To get the default 127 key functionality makes this a good solution for 14.99 Euros for everything from an OEM replacement option all the way up to everyday users that like to game more than they read Facebook or tend to e-mails. There is no denying that. Even if I picked it apart a bit about the color of the LED under the stylized S or that the internal packaging was a bit lacking as far as securing the product, those things can easily be overlooked. Especially once you consider the remapping and levels upon levels of depth over ten profiles, I am pretty sure you can forget all of the things you can make this keyboard do not to mention that each keys has so many possibilities, that all of their presets can be assigned and still leaves you many keys left for Marco assignments. I have seen $80 offerings with software similar, but nowhere as endless as the Skiller offers.

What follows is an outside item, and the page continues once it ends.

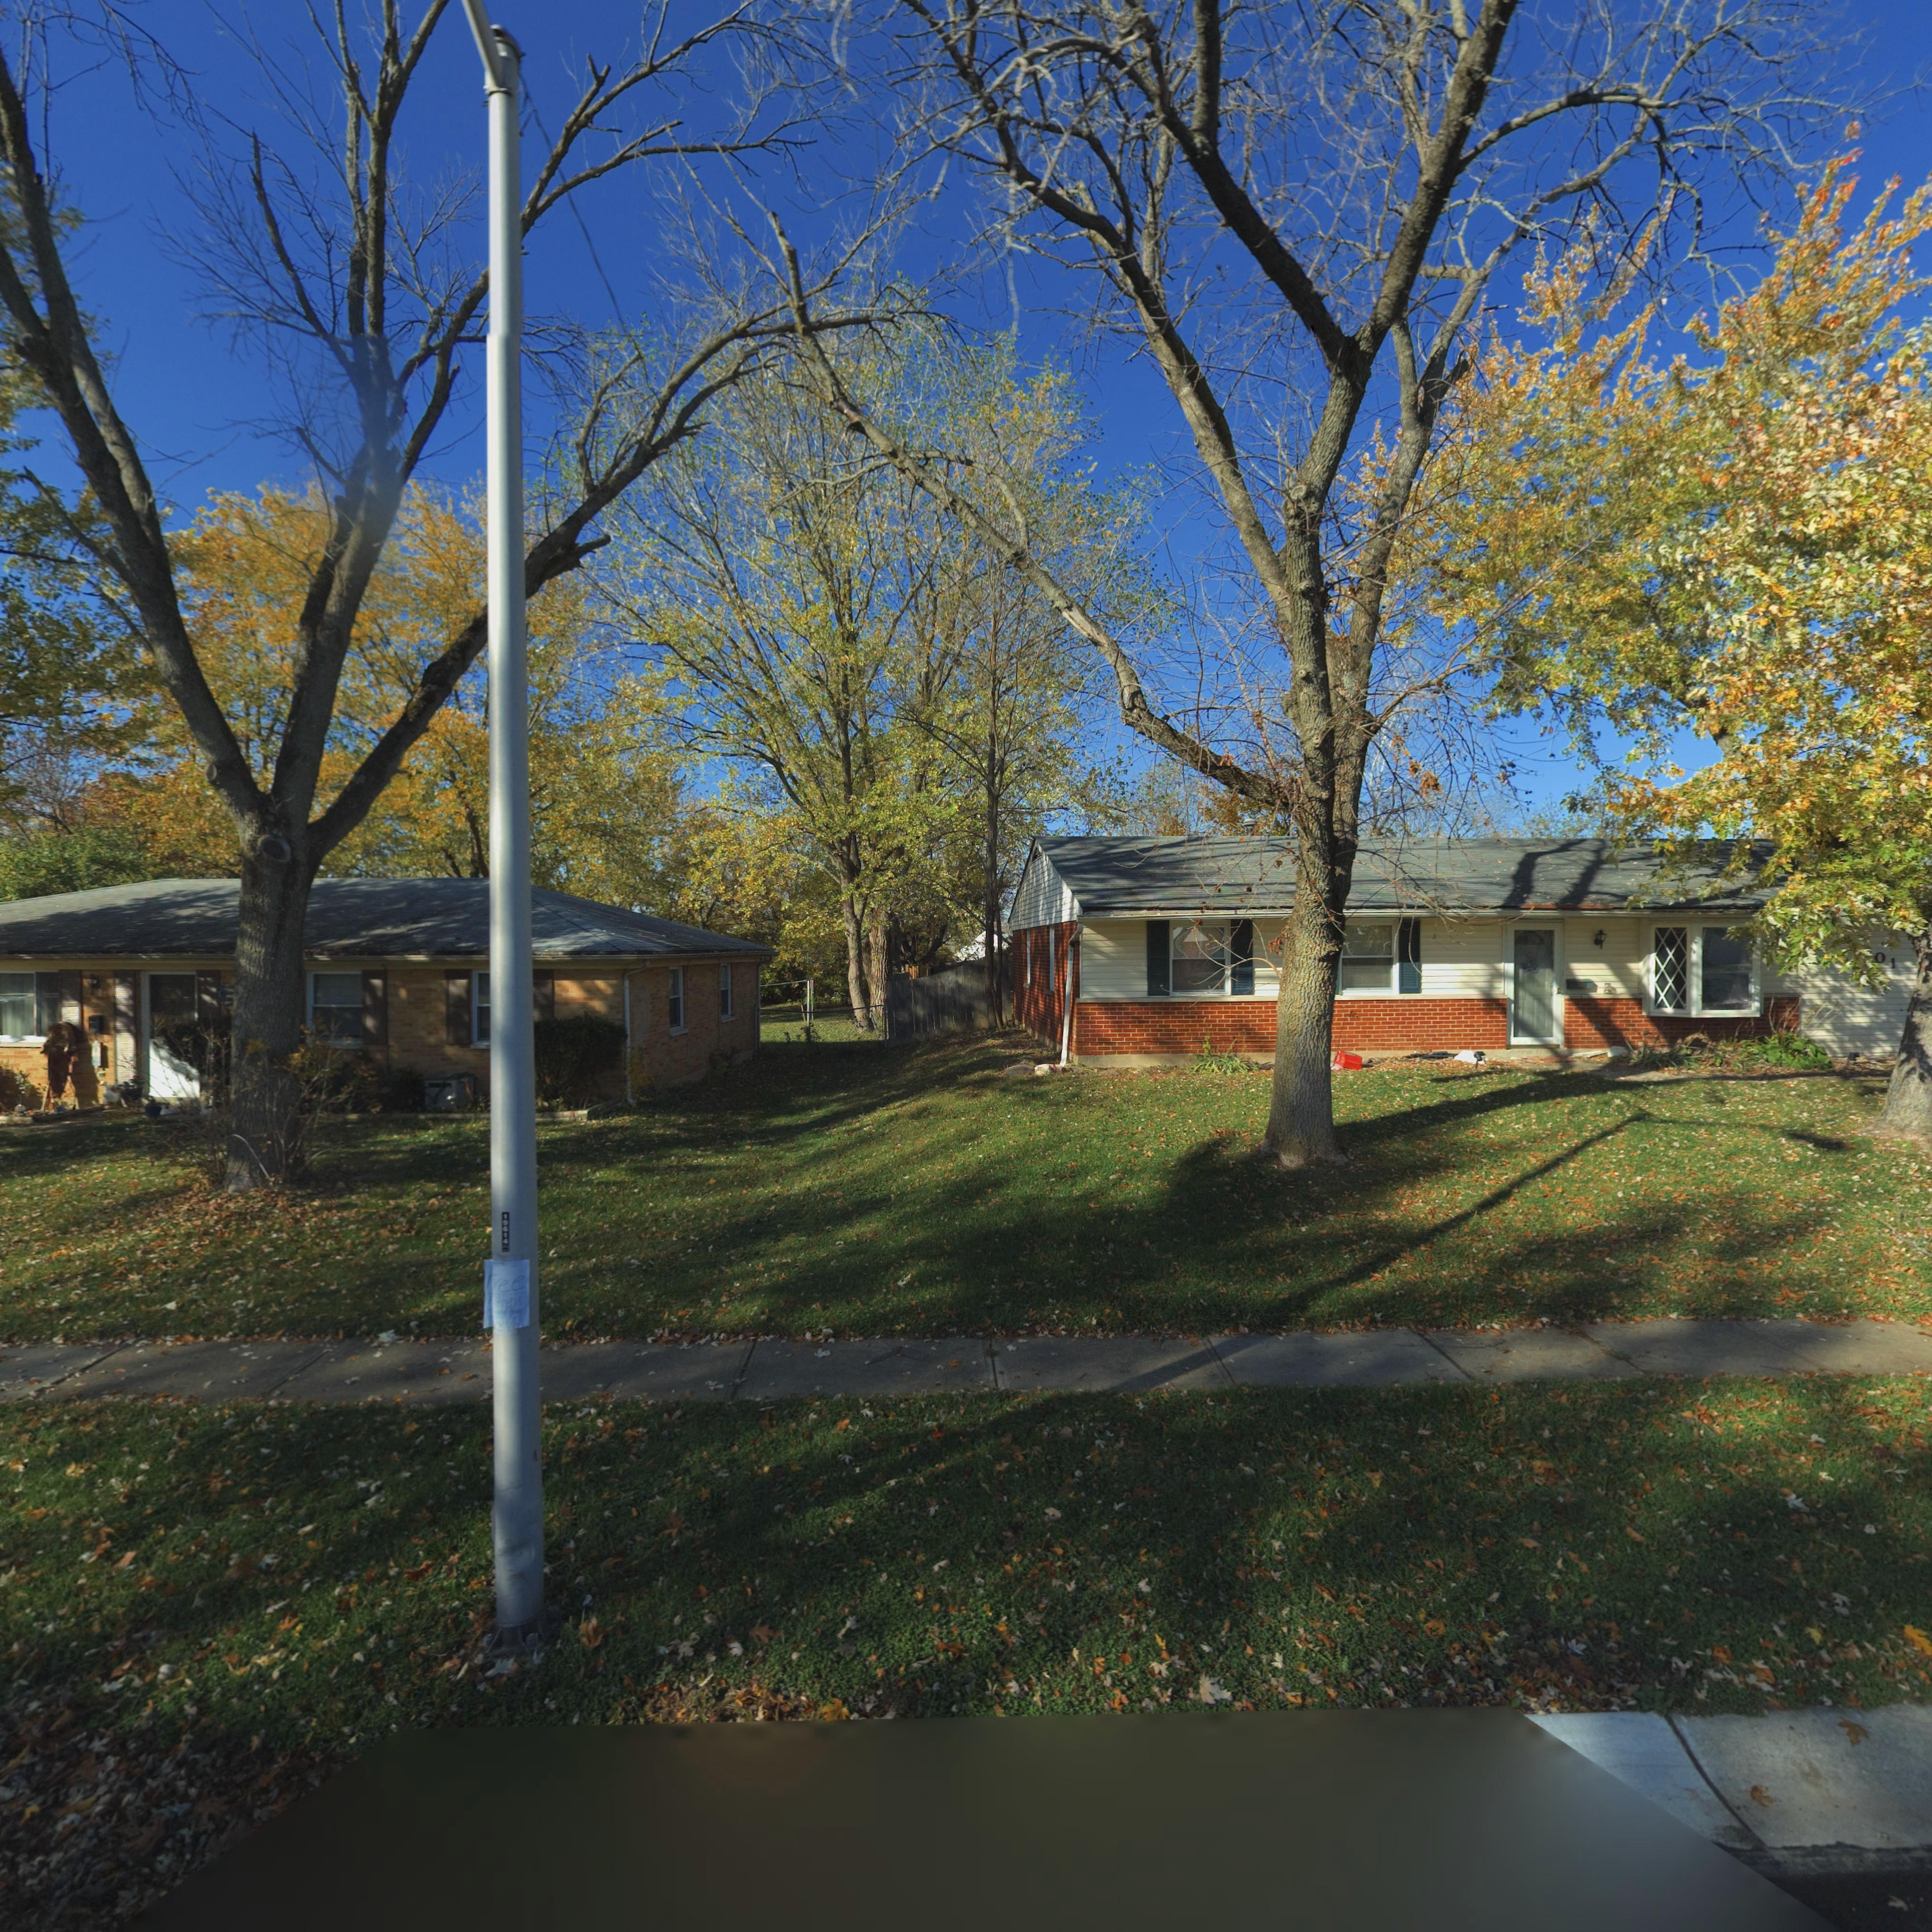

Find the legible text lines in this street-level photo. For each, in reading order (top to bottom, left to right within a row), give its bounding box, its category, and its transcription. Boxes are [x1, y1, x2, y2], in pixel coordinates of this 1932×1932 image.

[1873, 950, 1896, 970] StreetNumber: 01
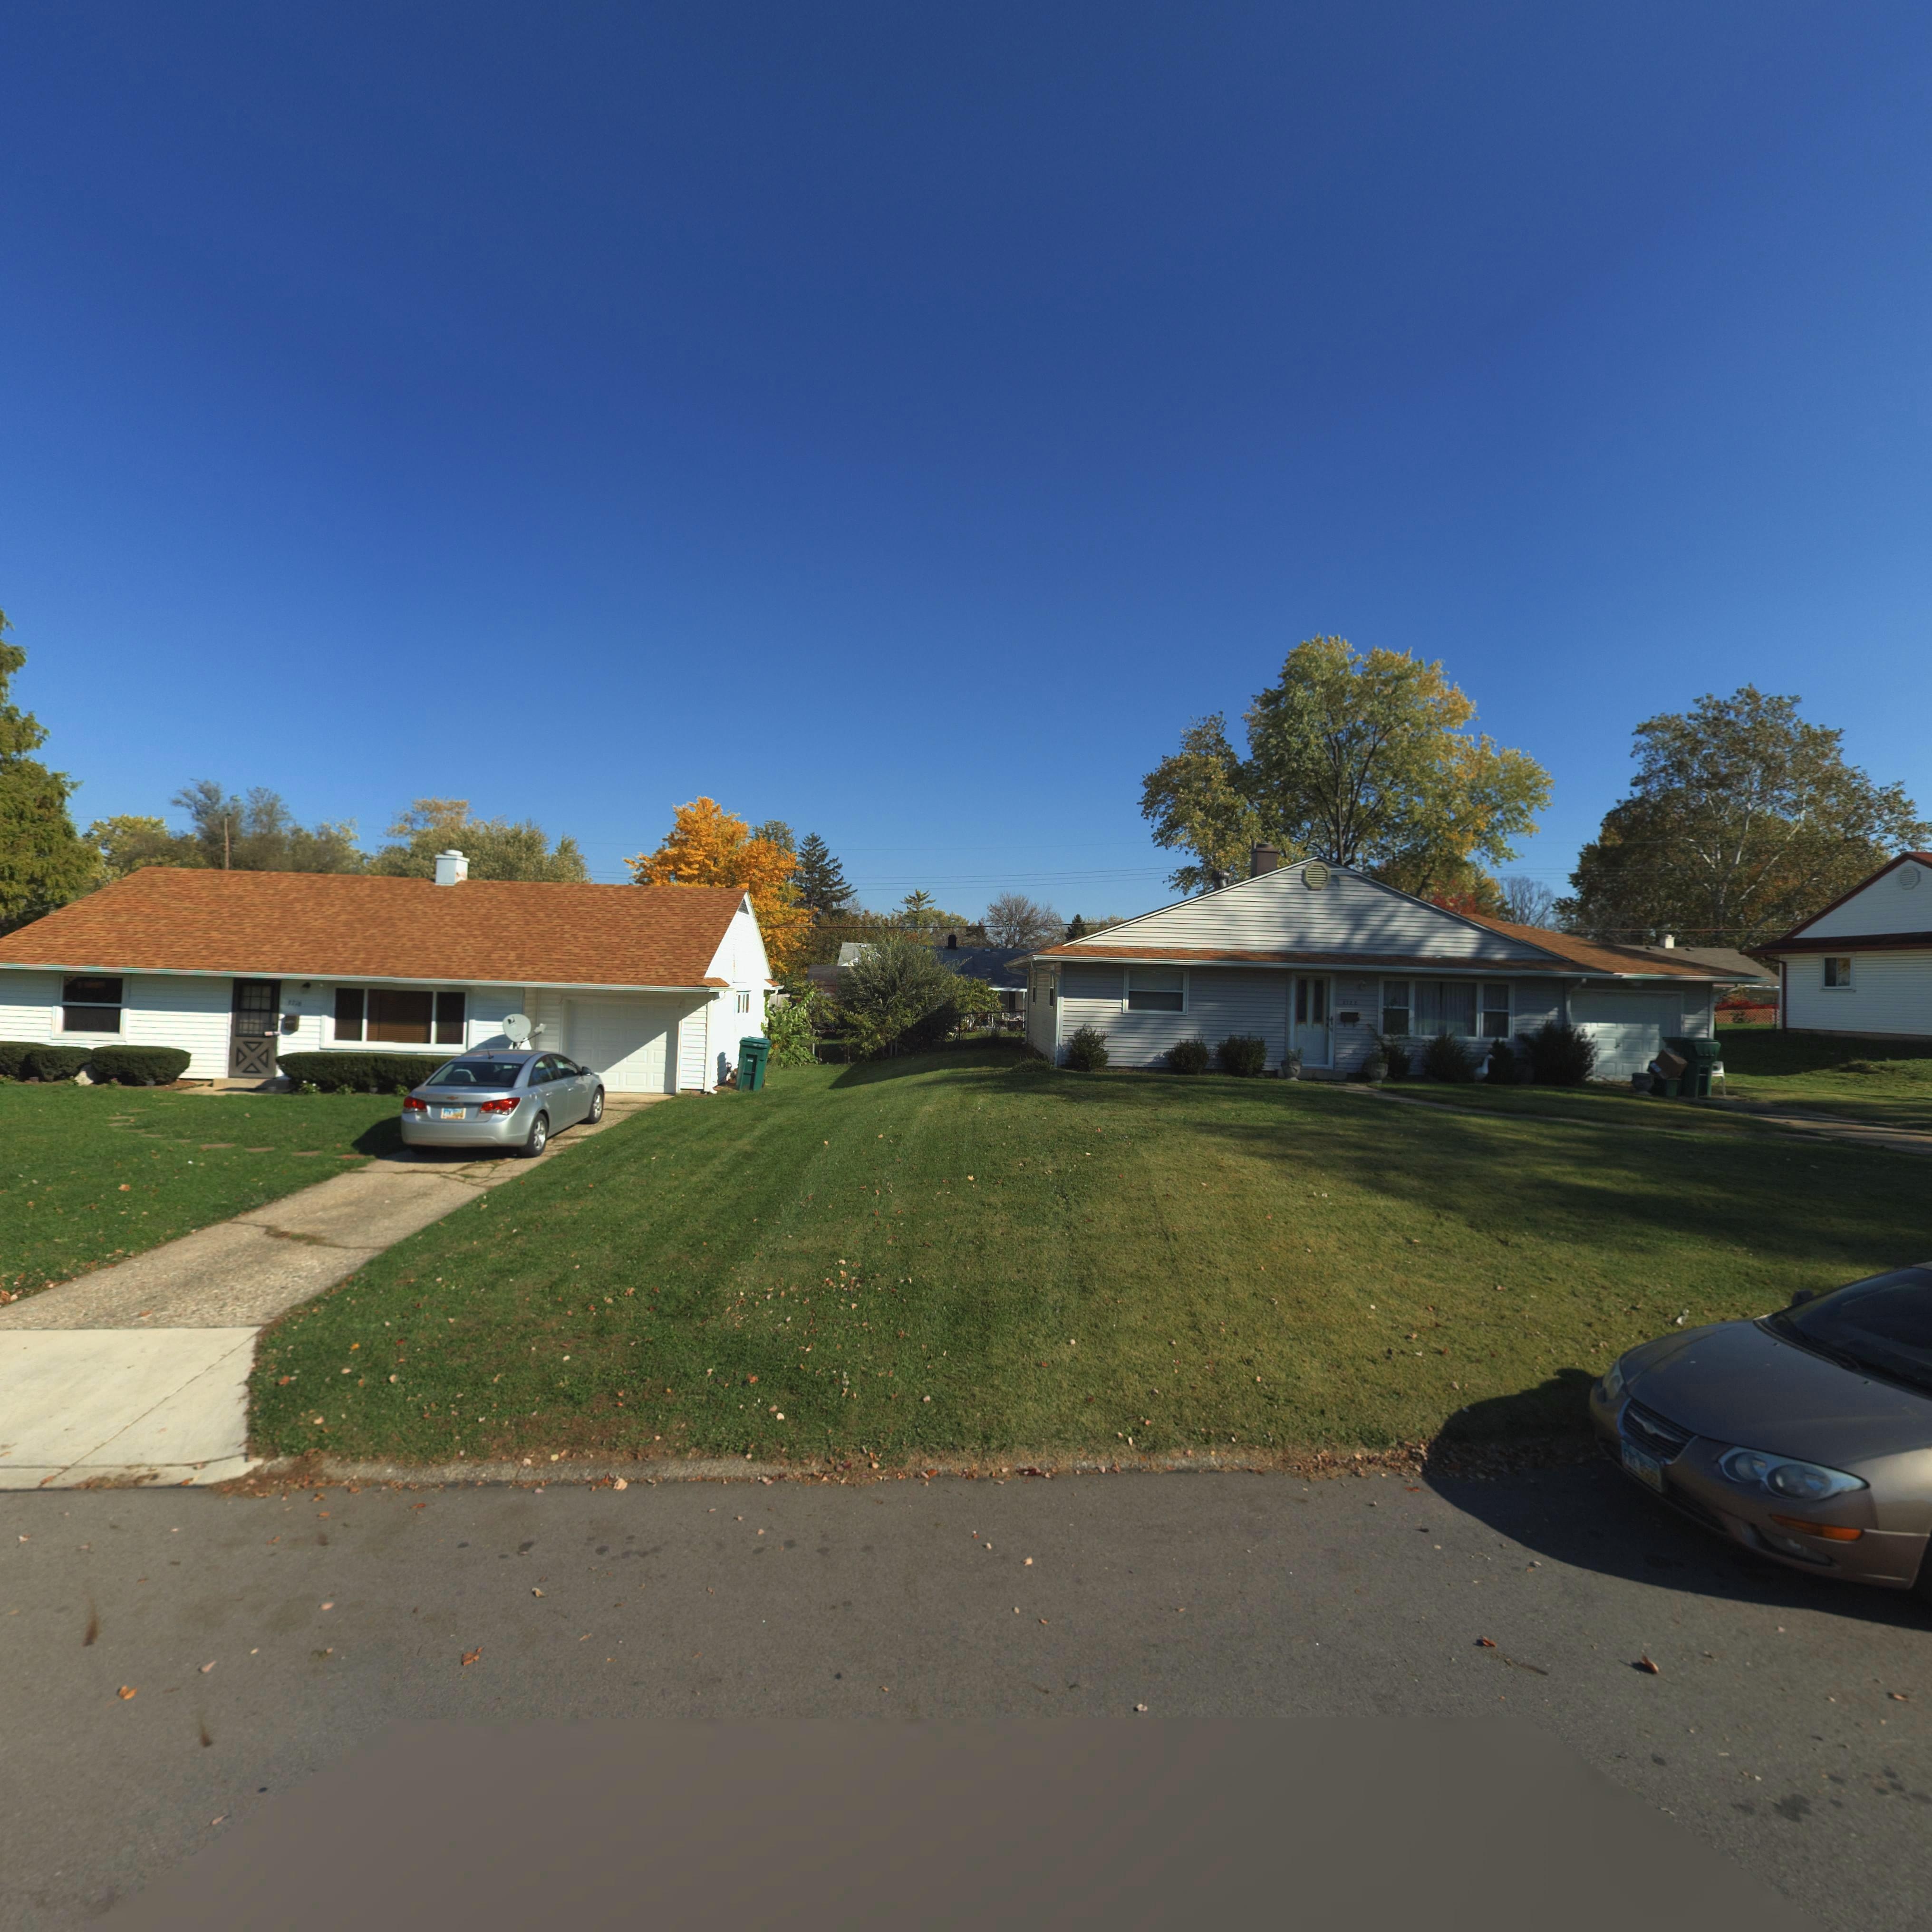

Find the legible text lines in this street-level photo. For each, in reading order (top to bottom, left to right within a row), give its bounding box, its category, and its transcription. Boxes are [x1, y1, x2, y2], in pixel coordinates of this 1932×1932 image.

The extras like the rubber keys for gaming and the key puller not only take the Skiller over the top for me, but the puller alone will make maintaining the cleanliness of the board so much easier than trying to disassemble it to shake out or vacuum out the dirt and debris. It is really too bad that a lot of Sharkoon's products, including this one for now is not available in the US. I am hoping this is something that changes soon, because if the Skiller comes to the States, I can see this as the "go-to board" of choice for anyone looking for an impressive and very economical solution to keyboards. For those of you lucky enough to have access to the Sharkoon Skiller, I dare you to find me a board with this level of standard features, style, programmability and be even within $10 of the Skiller.
I really think you are going to be offering me OEM or generic 107 key boards and the Skiller has even the higher dollar, aftermarket offerings, quaking in their boots with a release like this, so it will blow the regular offerings out of the water. I really do recommend if you need a keyboard on the cheap and won't settle for the basics, the Skiller definitely deserves your attention amongst any other rubber dome switch based keyboard.